Sibling rivalry had, as we have seen, threatened to destroy the Komnenian
system in the past, but it had been kept under control, and its
eruption into successful usurpation sealed the fate of the system in its
twelfth-century phase. Niketas Choniates saw the overthrow of brother by
brother as the supreme manifestation of the moral depravity for which the
fall of Constantinople was just retribution.40 From the deposition of Isaac
II proceeded the escape of his son Alexios to the west just when the Fourth
Crusade needed an excuse for a detour via Constantinople. In their comeback,
the internal and external dimensions of the system fatally converged.

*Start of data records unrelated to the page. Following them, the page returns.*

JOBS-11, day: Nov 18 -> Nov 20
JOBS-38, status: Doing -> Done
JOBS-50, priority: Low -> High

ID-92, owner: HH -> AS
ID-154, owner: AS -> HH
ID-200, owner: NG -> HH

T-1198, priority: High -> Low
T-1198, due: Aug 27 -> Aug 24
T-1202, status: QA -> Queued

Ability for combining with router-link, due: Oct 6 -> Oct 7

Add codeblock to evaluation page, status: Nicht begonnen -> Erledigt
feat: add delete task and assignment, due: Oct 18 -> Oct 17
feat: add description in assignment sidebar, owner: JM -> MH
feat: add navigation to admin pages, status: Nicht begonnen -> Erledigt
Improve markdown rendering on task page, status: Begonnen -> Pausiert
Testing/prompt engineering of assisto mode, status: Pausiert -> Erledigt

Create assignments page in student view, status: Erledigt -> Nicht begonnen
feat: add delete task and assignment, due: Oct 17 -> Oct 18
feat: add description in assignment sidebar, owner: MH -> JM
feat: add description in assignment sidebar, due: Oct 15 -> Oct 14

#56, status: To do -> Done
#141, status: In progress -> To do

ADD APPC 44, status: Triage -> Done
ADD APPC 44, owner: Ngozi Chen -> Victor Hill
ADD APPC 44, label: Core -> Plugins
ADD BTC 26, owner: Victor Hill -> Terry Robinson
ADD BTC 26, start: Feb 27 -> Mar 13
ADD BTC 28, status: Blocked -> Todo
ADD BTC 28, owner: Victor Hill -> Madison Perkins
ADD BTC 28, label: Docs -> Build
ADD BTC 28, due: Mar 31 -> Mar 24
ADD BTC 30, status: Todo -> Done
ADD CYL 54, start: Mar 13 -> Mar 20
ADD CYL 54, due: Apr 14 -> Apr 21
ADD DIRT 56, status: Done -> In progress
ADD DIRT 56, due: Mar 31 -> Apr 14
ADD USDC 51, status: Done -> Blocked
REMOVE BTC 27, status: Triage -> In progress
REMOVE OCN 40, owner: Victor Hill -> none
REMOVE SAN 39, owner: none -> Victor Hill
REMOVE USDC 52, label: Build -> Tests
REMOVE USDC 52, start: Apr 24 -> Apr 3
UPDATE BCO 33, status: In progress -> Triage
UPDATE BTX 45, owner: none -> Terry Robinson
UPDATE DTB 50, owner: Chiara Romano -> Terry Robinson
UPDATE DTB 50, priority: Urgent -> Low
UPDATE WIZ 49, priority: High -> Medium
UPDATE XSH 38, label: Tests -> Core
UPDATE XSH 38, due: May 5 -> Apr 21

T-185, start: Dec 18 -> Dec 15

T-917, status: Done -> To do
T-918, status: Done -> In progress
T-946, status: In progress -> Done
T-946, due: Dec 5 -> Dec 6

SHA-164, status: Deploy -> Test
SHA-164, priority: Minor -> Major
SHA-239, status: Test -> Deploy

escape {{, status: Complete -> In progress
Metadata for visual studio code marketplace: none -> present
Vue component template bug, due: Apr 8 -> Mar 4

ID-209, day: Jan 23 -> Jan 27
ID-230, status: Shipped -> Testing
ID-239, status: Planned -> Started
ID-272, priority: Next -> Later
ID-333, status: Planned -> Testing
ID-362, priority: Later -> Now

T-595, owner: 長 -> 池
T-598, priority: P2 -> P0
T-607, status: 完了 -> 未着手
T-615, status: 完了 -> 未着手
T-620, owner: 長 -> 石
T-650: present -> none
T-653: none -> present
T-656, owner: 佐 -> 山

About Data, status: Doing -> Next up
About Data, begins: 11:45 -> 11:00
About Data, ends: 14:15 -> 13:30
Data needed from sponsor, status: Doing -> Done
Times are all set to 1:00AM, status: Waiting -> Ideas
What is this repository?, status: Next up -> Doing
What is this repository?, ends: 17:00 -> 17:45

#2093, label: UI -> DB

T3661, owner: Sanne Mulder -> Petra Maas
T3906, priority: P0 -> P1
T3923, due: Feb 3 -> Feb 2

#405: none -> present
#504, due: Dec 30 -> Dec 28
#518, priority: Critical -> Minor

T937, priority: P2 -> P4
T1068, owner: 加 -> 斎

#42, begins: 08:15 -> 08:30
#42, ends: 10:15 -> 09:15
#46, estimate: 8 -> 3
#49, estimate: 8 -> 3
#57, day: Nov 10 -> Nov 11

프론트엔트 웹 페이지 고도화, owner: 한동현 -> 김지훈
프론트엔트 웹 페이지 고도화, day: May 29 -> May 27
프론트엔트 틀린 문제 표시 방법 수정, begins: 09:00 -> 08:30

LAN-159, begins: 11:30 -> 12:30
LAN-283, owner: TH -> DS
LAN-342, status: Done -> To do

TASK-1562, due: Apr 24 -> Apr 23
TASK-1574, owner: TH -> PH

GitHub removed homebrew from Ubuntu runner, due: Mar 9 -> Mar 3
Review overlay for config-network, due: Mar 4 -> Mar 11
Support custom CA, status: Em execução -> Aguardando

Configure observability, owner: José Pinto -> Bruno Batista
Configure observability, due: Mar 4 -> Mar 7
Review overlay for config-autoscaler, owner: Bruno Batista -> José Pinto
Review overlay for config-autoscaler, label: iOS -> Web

Choniates, perhaps looking back to Andronikos and even to his father, saw
a pattern:
If anything was the supreme cause that the Roman power collapsed to its knees and
suffered the seizure of lands and cities, and, finally, itself underwent annihilation,
this was the members of the Komnenoi who revolted and usurped power. For,
dwelling among the nations which were unfriendly to the Romans, they were the
bane of their country, even though when they stayed at home they were ineffectual,
useless and incompetent in anything they tried to undertake.41
This retribution apart, however, Alexios III faced relatively little opposition
from the Komnenoi. In 1200–1 there were provincial revolts led by his
cousinsMichael Angelos andManuel Kamytzes, and a one-day occupation
of the Great Palace in Constantinople by a son of Alexios Axouch, John
Komnenos the Fat. But otherwise, Alexios enjoyed fairly good support in
the bureaucracy and the church through his connection by marriage with
the Kamateros family, and the consortium of Komnenian families which
brought him to power appear to have been satisfied with his laissez-faire
regime, and with his adoption of the name Komnenos in preference to
Angelos. All five families flourished after 1204; four were to be prominent
after 1261 in the restored empire of the Palaiologoi, and the Palaiologoi
gained a head start in their future ascendancy from the marriage which
Alexios III arranged between his daughter Irene and Alexios Palaiologos.
The marriage of another daughter, Anna, to Theodore I Laskaris (1205–
21) laid the dynastic basis for the empire of Nicaea, the most successful
of the three main Greek successor states after 1204. Cousins of Isaac II
and Alexios III established the western state which enjoyed brief glory as
the empire of Thessaloniki and then survived in north-western Greece as
the despotate of Epiros. The empire of Trebizond, which lasted until 1461,
was ruled by a dynasty calling themselves the Grand Komnenoi, who were
descended from Andronikos I.
Under the successors of Manuel I the Komnenian system, centred on
Constantinople, was programmed for self-destruction. Relocated to the
provinces after 1204 through the leading families of the last twelfth-century
regimes, it ensured the survival of the Byzantine empire for another two
and a half centuries, while losing none of its divisive potential.